* **Work required**: Which lines in the listing below contain the word "smallest"? Copy each one out, treating uppercase and lowercase as different.
+++ Supplied entries +++
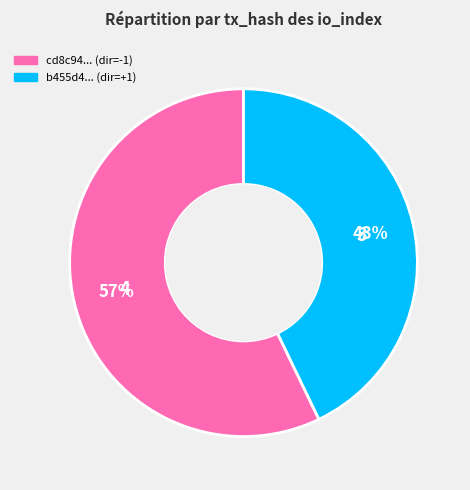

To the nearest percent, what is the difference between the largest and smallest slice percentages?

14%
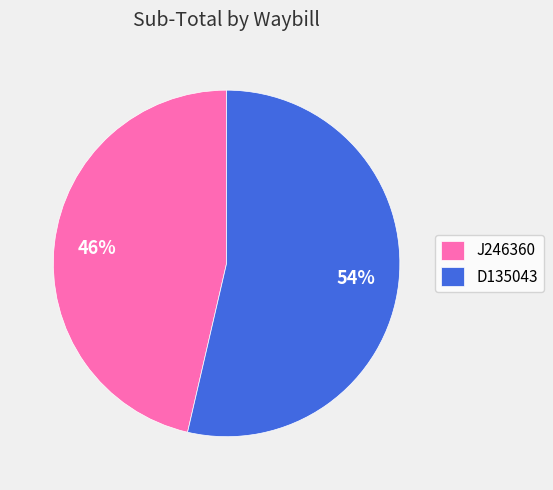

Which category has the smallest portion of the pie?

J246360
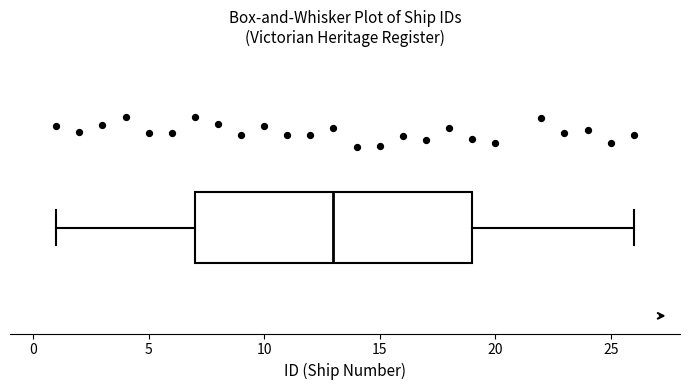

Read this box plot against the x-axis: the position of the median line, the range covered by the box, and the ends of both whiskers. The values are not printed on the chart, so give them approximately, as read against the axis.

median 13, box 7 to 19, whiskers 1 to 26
+++
* **Result below**:
To the nearest percent, what is the difference between the largest and smallest slice percentages?
Which category has the smallest portion of the pie?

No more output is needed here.